**Source information:**
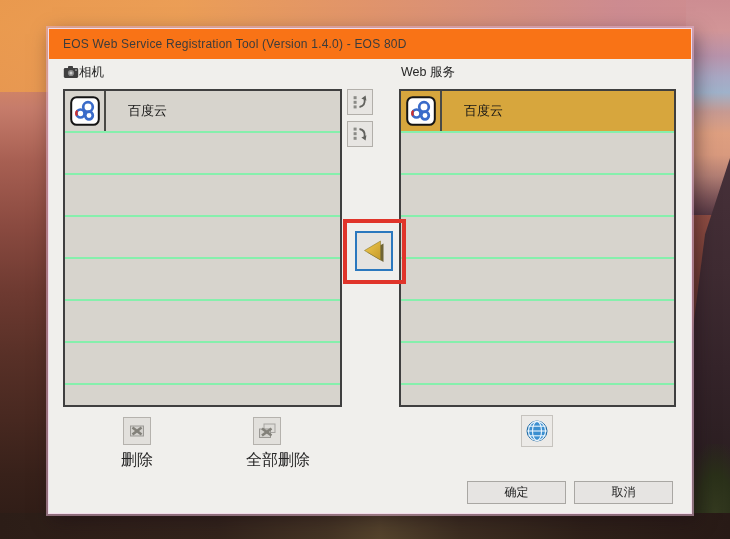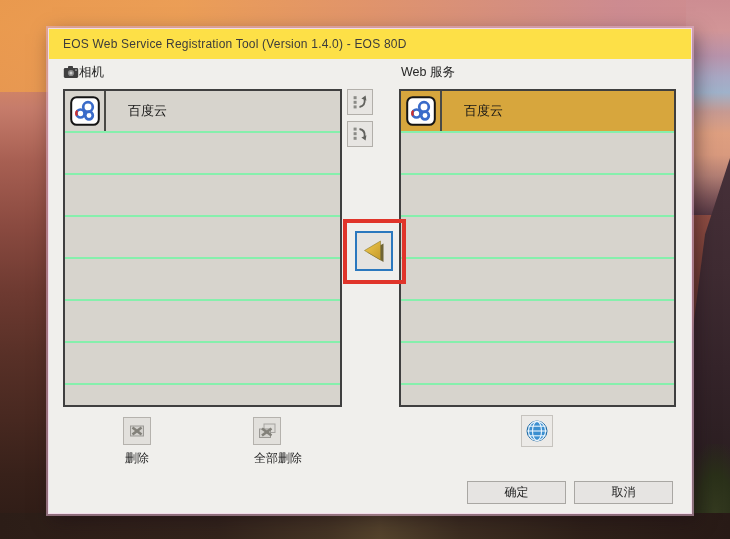--- a/index.html
+++ b/index.html
@@ -25,21 +25,21 @@
     clip-path: polygon(100% 0, 52% 20%, 22% 52%, 0 100%, 100% 100%); }
   .bg-veg { position:absolute; right:0; bottom:0; width:48px; height:95px;
     background: radial-gradient(ellipse at 70% 75%, #343a20 0%, #2a3019 40%, rgba(42,48,25,0) 75%); }
   .bg-bottom { position:absolute; left:0; bottom:0; width:730px; height:26px;
     background: linear-gradient(90deg, #2c1d17 0%, #33241c 30%, #453525 45%,
       #55442d 52%, #3d2e21 63%, #2f2119 80%, #281a16 100%); }
 
   .dialog { position:absolute; left:48px; top:28px; width:644px; height:486px;
     background:#f0efec; border:1px solid #f2dcEA;
     box-shadow: 0 0 0 2px rgba(226,178,206,.55), 4px 6px 18px rgba(25,12,20,.5); }
-  .titlebar { height:30px; background:#fde047; display:flex; align-items:center;
+  .titlebar { height:30px; background:#f97316; display:flex; align-items:center;
     padding:12px 14px; font-size:12px; color:#3c3c3c; letter-spacing:.2px; }
 
   .panel-label { position:absolute; top:33px; height:20px; display:flex;
     align-items:center; font-size:12.5px; color:#262626; }
   .panel-label.cam { left:14px; }
   .panel-label.web { left:352px; }
 
   .list { position:absolute; top:60px; height:318px; background:#86efac;
     border:2px solid #3f3f3f; overflow:hidden; }
   .list.cam { left:14px;  width:279px; }
@@ -62,21 +62,21 @@
     align-items:center; justify-content:center; }
   .red-box { position:absolute; left:294px; top:190px; width:63px; height:65px;
     border:4px solid #e0342a; pointer-events:none; }
 
   .icon-btn { position:absolute; background:#e2e0dc; border:1px solid #b5b2ad;
     display:flex; align-items:center; justify-content:center; }
   .icon-btn.del     { left:74px;  top:388px; width:28px; height:28px; }
   .icon-btn.delall  { left:204px; top:388px; width:28px; height:28px; }
   .icon-btn.editweb { left:472px; top:386px; width:32px; height:32px; background:#eceae7; border-color:#c6c3be; }
 
-  .under-label { position:absolute; font-size:12px; color:#262626; text-align:center; }
+  .under-label { position:absolute; font-size:16px; color:#262626; text-align:center; }
   .under-label.del     { left:60px;  top:421px; width:56px; }
   .under-label.delall  { left:189px; top:421px; width:80px; }
   .under-label.editweb { left:436px; top:423px; width:104px; }
 
   .push-btn { position:absolute; top:452px; width:99px; height:23px;
     background:#e6e4e2; border:1px solid #a9a7a3; display:flex;
     align-items:center; justify-content:center; font-size:12px; color:#1f1f1f; }
   .push-btn.ok { left:418px; } .push-btn.cancel { left:525px; }
 </style>
 </head>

**What is required:** Reproduce the entire listing exactly, but omit any pictures.

**Response to the task:**
--- a/index.html
+++ b/index.html
@@ -25,21 +25,21 @@
     clip-path: polygon(100% 0, 52% 20%, 22% 52%, 0 100%, 100% 100%); }
   .bg-veg { position:absolute; right:0; bottom:0; width:48px; height:95px;
     background: radial-gradient(ellipse at 70% 75%, #343a20 0%, #2a3019 40%, rgba(42,48,25,0) 75%); }
   .bg-bottom { position:absolute; left:0; bottom:0; width:730px; height:26px;
     background: linear-gradient(90deg, #2c1d17 0%, #33241c 30%, #453525 45%,
       #55442d 52%, #3d2e21 63%, #2f2119 80%, #281a16 100%); }
 
   .dialog { position:absolute; left:48px; top:28px; width:644px; height:486px;
     background:#f0efec; border:1px solid #f2dcEA;
     box-shadow: 0 0 0 2px rgba(226,178,206,.55), 4px 6px 18px rgba(25,12,20,.5); }
-  .titlebar { height:30px; background:#fde047; display:flex; align-items:center;
+  .titlebar { height:30px; background:#f97316; display:flex; align-items:center;
     padding:12px 14px; font-size:12px; color:#3c3c3c; letter-spacing:.2px; }
 
   .panel-label { position:absolute; top:33px; height:20px; display:flex;
     align-items:center; font-size:12.5px; color:#262626; }
   .panel-label.cam { left:14px; }
   .panel-label.web { left:352px; }
 
   .list { position:absolute; top:60px; height:318px; background:#86efac;
     border:2px solid #3f3f3f; overflow:hidden; }
   .list.cam { left:14px;  width:279px; }
@@ -62,21 +62,21 @@
     align-items:center; justify-content:center; }
   .red-box { position:absolute; left:294px; top:190px; width:63px; height:65px;
     border:4px solid #e0342a; pointer-events:none; }
 
   .icon-btn { position:absolute; background:#e2e0dc; border:1px solid #b5b2ad;
     display:flex; align-items:center; justify-content:center; }
   .icon-btn.del     { left:74px;  top:388px; width:28px; height:28px; }
   .icon-btn.delall  { left:204px; top:388px; width:28px; height:28px; }
   .icon-btn.editweb { left:472px; top:386px; width:32px; height:32px; background:#eceae7; border-color:#c6c3be; }
 
-  .under-label { position:absolute; font-size:12px; color:#262626; text-align:center; }
+  .under-label { position:absolute; font-size:16px; color:#262626; text-align:center; }
   .under-label.del     { left:60px;  top:421px; width:56px; }
   .under-label.delall  { left:189px; top:421px; width:80px; }
   .under-label.editweb { left:436px; top:423px; width:104px; }
 
   .push-btn { position:absolute; top:452px; width:99px; height:23px;
     background:#e6e4e2; border:1px solid #a9a7a3; display:flex;
     align-items:center; justify-content:center; font-size:12px; color:#1f1f1f; }
   .push-btn.ok { left:418px; } .push-btn.cancel { left:525px; }
 </style>
 </head>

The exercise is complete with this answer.